Le besoin de concerts, de spectacles vivants, n’a pas été balayé par des technologies individualistes

Les jeunes ont beau avoir une pratique culturelle très individualisée à travers les écrans, la sociologue Sylvie Octobre souligne que la sociabilité reste un moteur puissant pour des sorties entre copains. Autrement dit, la culture et ses sources d’inspiration peuvent changer, être ensemble reste un leitmotiv des pratiques culturelles. Le besoin de concerts, de spectacles vivants, n’a pas été balayé par des technologies individualistes qui tendent par ailleurs à gommer les frontières entre émetteur et récepteur : tout individu équipé d’un smartphone peut se lancer dans la vidéo et se vivre comme « créateur », les réseaux sociaux permettant de surcroît à chacun d’entrer en relation (quasi) directe avec ses artistes préférés.

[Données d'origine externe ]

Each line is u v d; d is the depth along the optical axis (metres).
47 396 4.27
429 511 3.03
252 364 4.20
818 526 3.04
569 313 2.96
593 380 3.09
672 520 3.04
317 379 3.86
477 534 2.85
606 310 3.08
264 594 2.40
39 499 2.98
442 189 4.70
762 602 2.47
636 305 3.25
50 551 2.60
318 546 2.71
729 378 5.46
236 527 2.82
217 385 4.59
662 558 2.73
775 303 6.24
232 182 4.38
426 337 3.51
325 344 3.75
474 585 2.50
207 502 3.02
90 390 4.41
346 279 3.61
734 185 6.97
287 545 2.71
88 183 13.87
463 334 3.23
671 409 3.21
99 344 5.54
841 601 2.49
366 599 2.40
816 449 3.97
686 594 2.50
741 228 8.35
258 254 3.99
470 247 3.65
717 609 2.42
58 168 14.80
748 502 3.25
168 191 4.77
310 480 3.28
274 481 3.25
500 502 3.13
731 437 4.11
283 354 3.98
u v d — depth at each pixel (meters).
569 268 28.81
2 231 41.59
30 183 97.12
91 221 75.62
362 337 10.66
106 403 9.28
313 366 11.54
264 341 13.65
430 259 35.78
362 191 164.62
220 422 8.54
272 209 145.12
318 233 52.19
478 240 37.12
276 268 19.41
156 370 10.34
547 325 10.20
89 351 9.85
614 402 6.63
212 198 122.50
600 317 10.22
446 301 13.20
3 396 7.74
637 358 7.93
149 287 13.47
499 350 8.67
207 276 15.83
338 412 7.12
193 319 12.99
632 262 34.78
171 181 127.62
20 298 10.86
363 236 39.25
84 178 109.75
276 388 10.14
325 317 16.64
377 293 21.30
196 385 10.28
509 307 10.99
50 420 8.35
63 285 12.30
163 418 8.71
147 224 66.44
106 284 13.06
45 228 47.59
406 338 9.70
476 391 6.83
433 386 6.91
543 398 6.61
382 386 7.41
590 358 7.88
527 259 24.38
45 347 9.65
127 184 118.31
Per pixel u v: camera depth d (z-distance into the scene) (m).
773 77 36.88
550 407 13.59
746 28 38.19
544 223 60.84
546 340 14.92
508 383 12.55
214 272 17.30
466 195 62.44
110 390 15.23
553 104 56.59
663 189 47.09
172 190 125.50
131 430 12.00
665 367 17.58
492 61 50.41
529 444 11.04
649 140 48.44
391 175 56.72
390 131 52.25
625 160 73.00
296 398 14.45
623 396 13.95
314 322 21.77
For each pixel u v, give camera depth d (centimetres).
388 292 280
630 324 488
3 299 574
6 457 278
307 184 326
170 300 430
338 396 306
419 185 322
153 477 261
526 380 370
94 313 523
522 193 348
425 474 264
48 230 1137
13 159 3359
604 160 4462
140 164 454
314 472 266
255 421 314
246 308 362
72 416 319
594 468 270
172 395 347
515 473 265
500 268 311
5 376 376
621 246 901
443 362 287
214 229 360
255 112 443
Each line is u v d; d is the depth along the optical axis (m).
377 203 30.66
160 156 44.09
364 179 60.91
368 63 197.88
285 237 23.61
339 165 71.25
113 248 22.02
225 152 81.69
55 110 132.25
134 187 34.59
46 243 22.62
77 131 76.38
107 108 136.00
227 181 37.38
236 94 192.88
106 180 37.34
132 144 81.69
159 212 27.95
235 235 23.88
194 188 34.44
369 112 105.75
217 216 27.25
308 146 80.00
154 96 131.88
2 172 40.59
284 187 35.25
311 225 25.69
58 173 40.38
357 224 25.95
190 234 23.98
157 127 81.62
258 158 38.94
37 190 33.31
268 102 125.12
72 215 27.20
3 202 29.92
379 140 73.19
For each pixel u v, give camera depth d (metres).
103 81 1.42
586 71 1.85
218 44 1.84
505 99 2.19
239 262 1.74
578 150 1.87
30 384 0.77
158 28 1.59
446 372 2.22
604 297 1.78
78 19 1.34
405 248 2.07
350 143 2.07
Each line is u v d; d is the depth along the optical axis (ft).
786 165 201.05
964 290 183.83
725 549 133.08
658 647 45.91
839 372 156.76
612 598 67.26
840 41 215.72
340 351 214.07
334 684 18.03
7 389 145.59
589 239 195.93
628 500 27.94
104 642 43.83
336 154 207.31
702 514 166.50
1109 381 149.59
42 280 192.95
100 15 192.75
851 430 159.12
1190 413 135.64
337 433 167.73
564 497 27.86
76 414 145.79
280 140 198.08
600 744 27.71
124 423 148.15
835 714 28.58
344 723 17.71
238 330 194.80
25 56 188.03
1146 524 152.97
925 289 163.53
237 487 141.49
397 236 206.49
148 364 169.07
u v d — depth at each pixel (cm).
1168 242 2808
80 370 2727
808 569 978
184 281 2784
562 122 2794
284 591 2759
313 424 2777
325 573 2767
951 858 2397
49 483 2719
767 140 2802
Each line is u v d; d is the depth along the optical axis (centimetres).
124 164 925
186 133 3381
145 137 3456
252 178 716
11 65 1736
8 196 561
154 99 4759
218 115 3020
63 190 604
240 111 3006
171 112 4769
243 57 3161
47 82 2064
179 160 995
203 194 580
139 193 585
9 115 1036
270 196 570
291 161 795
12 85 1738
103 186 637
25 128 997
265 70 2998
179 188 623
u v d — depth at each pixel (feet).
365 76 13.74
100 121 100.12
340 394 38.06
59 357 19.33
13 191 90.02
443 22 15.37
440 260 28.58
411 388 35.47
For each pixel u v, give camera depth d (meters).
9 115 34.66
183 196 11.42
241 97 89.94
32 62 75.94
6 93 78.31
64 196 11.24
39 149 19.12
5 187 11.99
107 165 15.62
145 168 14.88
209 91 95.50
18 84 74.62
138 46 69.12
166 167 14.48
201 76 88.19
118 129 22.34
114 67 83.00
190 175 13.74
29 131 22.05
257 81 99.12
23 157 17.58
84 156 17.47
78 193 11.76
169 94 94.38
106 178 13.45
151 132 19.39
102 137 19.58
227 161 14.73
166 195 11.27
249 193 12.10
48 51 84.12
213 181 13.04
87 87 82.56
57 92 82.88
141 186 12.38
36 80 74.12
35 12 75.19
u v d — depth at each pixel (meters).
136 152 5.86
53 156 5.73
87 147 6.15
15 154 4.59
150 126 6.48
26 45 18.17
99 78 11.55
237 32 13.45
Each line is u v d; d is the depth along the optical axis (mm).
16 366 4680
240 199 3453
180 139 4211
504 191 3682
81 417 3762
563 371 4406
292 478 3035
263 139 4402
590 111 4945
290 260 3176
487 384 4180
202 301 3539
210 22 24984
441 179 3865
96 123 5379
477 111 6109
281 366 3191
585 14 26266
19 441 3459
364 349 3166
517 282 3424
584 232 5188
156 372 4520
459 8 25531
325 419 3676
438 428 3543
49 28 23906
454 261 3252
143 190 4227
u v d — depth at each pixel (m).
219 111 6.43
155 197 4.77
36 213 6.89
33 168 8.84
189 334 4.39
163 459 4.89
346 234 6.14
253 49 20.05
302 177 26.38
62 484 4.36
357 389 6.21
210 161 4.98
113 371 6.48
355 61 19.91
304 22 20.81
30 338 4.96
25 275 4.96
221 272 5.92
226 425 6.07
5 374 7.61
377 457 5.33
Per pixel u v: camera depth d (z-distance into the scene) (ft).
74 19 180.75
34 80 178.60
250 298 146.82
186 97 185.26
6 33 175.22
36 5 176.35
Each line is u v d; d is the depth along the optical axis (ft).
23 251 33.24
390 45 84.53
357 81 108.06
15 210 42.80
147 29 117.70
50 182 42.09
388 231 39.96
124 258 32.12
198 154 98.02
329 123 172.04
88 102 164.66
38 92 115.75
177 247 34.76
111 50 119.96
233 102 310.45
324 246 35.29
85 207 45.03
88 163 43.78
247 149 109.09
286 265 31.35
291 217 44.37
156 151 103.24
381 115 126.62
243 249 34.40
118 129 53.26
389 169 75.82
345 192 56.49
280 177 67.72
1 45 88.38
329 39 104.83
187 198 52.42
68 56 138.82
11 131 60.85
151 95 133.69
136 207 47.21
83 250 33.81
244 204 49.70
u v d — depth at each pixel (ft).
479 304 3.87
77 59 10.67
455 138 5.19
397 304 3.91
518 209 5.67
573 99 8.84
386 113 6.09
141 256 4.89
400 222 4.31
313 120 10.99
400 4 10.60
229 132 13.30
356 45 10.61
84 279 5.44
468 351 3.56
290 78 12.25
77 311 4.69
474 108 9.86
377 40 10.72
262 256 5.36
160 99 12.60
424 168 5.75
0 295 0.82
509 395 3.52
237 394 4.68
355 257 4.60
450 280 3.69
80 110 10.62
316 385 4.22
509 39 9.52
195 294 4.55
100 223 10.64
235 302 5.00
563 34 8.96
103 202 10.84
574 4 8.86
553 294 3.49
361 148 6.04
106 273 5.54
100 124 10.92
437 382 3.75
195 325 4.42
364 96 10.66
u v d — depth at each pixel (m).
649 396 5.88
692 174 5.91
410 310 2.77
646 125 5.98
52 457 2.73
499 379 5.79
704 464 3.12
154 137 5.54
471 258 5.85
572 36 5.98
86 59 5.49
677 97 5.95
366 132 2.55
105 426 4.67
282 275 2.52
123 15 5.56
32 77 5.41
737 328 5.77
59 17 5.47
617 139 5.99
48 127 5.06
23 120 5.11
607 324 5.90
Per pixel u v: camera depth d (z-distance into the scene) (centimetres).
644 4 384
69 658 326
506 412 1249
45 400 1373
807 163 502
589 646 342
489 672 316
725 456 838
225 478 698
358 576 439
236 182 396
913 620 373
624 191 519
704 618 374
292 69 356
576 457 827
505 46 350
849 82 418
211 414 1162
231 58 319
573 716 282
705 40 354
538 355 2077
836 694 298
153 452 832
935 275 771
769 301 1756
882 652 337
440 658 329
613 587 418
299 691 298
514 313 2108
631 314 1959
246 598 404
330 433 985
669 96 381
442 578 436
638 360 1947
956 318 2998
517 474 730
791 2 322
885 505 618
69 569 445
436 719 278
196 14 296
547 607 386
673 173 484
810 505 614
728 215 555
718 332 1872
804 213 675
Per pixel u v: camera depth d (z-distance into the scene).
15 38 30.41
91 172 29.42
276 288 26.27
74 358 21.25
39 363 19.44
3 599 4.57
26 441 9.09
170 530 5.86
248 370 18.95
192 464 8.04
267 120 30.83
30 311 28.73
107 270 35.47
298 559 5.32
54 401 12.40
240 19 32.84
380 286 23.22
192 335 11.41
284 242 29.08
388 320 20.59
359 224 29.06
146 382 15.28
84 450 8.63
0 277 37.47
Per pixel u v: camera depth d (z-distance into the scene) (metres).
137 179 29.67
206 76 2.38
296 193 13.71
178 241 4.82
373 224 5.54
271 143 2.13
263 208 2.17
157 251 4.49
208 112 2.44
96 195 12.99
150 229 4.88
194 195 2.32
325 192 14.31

Enfin, lutte contre les préjugés oblige, notre grand poster fait la part belle à des enquêtes et reportages sur des aspects méconnus des pratiques culturelles observées notamment en Auvergne : l’engouement de jeunes passionnés pour les bals traditionnels – vive la bourrée à trois temps ! – ou l’attrait pour le bowling virtuel qui saisit les seniors de 65 ans révolus participant au trophée Silver Geek, du nom d’une association active dans la France entière, animée par des bénévoles et des jeunes au profit des plus âgés. Preuve que les jeux vidéo passent allègrement les classes d’âge. Deux illustrations parmi tant d’autres d’une culture surprenante, inattendue et infiniment vivante. Signe que, même éteints, les volcans d’Auvergne savent accoucher de brûlantes et lumineuses vérités.